%%

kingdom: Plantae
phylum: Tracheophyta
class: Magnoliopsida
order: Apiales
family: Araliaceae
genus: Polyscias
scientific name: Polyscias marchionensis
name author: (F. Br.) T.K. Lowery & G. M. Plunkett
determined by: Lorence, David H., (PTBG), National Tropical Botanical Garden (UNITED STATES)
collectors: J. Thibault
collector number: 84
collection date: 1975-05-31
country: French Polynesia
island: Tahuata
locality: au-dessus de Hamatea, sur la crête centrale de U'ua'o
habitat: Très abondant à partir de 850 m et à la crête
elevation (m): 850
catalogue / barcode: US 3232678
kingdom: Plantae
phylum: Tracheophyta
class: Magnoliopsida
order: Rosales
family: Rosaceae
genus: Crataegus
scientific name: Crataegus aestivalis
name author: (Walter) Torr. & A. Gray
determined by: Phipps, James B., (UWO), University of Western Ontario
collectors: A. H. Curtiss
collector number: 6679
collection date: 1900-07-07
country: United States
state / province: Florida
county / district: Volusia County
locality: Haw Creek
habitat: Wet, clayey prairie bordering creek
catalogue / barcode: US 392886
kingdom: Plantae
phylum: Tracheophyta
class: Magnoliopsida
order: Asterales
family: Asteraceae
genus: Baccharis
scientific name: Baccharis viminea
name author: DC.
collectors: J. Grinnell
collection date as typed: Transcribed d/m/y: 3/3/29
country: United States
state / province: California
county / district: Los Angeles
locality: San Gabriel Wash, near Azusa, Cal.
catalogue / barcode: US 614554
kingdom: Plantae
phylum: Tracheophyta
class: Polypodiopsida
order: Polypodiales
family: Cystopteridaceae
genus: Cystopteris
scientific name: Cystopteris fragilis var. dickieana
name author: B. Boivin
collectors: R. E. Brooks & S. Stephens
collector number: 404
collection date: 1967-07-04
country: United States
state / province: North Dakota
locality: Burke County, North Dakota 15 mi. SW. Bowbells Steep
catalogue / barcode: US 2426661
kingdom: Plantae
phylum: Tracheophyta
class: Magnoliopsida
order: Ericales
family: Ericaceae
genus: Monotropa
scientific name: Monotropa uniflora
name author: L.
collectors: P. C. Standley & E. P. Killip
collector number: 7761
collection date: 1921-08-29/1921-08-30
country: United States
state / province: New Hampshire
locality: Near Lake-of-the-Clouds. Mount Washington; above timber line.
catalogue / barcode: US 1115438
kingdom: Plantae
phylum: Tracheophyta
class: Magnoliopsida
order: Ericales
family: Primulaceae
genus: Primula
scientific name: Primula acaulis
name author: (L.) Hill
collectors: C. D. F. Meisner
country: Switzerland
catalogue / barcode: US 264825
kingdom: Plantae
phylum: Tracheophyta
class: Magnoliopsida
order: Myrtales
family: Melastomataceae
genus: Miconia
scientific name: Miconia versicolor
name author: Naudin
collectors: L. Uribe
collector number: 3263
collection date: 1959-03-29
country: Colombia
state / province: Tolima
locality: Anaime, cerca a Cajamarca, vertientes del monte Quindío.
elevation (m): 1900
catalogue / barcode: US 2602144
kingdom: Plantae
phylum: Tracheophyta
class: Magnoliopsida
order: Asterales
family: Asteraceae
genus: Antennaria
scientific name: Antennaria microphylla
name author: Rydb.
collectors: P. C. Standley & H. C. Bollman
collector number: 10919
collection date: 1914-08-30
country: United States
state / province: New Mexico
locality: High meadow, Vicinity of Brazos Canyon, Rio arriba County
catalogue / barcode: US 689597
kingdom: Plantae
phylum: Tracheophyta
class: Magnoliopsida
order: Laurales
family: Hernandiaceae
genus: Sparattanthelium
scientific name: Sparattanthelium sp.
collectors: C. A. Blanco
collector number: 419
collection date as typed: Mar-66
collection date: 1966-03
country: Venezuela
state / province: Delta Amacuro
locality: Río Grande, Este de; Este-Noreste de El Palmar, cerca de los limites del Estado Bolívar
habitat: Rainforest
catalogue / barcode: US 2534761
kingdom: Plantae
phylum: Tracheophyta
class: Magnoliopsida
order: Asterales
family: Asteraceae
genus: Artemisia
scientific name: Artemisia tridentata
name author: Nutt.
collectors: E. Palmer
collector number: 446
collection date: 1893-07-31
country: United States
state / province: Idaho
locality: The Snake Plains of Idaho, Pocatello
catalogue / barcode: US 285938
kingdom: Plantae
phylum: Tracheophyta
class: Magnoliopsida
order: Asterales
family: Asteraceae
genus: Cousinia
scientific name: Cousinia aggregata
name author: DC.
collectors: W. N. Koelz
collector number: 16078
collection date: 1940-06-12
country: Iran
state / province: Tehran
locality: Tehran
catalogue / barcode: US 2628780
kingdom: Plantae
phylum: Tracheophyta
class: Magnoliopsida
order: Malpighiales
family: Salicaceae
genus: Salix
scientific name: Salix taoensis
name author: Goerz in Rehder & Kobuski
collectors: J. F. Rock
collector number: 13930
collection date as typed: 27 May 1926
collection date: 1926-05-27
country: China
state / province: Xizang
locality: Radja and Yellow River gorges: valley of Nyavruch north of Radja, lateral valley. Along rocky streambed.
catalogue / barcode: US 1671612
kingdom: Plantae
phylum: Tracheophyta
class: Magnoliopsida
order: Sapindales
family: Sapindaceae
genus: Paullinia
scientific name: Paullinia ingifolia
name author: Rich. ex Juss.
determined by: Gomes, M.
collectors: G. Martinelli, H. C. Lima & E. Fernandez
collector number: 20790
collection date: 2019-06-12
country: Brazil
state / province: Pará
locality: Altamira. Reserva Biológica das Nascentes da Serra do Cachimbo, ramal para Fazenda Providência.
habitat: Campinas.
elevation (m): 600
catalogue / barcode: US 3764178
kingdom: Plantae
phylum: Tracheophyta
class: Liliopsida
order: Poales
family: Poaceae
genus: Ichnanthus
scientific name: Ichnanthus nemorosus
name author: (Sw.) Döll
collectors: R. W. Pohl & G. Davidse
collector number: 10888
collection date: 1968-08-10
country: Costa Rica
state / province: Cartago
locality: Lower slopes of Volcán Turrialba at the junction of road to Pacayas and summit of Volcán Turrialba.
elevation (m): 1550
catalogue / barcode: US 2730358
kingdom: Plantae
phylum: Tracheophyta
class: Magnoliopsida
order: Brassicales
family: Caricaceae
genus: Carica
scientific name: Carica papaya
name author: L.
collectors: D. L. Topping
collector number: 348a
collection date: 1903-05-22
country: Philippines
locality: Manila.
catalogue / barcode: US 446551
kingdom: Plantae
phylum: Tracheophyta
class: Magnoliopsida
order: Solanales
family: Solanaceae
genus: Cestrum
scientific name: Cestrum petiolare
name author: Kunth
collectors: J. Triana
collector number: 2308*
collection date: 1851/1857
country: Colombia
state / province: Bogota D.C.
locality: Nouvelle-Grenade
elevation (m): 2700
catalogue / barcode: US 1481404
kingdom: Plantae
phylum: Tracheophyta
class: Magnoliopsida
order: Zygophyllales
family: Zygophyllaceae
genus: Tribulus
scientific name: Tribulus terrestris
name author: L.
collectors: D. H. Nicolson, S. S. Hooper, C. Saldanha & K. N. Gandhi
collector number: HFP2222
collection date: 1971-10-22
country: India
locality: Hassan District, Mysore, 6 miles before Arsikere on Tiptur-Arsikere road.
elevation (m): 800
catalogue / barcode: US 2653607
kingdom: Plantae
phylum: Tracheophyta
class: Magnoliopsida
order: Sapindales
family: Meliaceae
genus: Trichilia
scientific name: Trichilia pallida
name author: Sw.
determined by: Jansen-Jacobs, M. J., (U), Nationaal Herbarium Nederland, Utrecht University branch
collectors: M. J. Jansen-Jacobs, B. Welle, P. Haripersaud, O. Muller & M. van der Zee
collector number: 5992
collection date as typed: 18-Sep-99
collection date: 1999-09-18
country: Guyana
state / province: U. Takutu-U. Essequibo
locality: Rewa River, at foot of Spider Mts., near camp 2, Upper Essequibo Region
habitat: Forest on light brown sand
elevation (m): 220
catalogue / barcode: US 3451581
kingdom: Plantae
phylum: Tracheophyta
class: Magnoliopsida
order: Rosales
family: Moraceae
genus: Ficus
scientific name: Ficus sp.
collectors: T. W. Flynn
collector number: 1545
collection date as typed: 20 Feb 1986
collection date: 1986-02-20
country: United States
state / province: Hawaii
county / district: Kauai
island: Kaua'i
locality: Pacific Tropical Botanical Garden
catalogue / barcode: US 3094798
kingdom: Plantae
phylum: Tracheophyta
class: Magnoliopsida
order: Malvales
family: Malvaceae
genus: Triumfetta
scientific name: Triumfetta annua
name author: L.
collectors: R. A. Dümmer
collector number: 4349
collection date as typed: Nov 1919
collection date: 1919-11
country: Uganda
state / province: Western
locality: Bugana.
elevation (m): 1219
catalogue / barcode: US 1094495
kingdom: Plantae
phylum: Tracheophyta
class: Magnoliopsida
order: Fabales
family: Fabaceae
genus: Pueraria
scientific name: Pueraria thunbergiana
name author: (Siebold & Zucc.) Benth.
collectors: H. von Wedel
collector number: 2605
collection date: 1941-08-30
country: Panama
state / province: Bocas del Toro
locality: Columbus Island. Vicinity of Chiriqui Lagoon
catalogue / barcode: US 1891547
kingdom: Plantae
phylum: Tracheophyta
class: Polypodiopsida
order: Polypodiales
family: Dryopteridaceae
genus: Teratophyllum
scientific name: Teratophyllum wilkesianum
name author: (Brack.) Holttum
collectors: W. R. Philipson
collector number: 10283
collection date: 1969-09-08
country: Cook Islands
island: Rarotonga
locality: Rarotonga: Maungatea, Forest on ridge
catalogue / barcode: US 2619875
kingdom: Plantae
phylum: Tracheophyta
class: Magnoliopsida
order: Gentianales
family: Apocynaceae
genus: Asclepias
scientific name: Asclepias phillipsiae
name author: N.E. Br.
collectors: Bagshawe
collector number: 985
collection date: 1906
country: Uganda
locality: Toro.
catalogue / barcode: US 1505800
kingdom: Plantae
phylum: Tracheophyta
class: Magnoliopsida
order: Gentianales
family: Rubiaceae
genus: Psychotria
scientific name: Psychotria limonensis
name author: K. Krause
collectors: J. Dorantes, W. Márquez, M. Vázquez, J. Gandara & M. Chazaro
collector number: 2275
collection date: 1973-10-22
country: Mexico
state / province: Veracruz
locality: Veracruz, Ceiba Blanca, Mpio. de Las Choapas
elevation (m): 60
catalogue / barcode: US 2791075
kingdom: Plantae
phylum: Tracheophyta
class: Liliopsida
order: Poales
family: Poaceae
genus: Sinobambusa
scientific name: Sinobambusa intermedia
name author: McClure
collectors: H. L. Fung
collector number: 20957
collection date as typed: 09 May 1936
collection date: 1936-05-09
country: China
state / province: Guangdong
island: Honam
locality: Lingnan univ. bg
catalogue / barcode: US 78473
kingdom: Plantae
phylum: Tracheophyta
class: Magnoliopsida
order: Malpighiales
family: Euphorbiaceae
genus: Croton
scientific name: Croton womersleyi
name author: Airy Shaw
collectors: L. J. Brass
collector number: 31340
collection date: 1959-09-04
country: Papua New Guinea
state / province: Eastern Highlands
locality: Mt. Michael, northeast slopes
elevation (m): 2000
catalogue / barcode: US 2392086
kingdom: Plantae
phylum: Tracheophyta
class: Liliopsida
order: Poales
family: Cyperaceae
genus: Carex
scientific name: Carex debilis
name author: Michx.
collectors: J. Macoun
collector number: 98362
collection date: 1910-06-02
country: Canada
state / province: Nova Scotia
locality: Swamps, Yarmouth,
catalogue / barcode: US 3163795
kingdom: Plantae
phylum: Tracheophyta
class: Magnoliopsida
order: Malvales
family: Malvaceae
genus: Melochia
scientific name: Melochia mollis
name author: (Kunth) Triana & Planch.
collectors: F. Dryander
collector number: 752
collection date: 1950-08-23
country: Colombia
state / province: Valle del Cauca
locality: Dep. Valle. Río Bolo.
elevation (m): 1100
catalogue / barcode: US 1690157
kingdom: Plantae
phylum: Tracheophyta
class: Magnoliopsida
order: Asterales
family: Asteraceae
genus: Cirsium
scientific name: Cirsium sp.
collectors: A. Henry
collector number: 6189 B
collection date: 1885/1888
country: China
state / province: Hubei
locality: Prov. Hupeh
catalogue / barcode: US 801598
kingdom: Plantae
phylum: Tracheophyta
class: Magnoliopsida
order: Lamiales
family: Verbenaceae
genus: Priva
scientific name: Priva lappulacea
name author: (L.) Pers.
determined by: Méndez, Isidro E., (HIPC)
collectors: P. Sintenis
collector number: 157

%%

# DESCRIPTION OF THE TASK:
Rewrite the stretch of entries from the line containing "locality: High meadow, Vicinity" through the line containing "country: Venezuela", changing "collector number" to "field number" and keeping everything else the same. Give only those lines.

# EXERCISE SOLUTION:
locality: High meadow, Vicinity of Brazos Canyon, Rio arriba County
catalogue / barcode: US 689597
kingdom: Plantae
phylum: Tracheophyta
class: Magnoliopsida
order: Laurales
family: Hernandiaceae
genus: Sparattanthelium
scientific name: Sparattanthelium sp.
collectors: C. A. Blanco
field number: 419
collection date as typed: Mar-66
collection date: 1966-03
country: Venezuela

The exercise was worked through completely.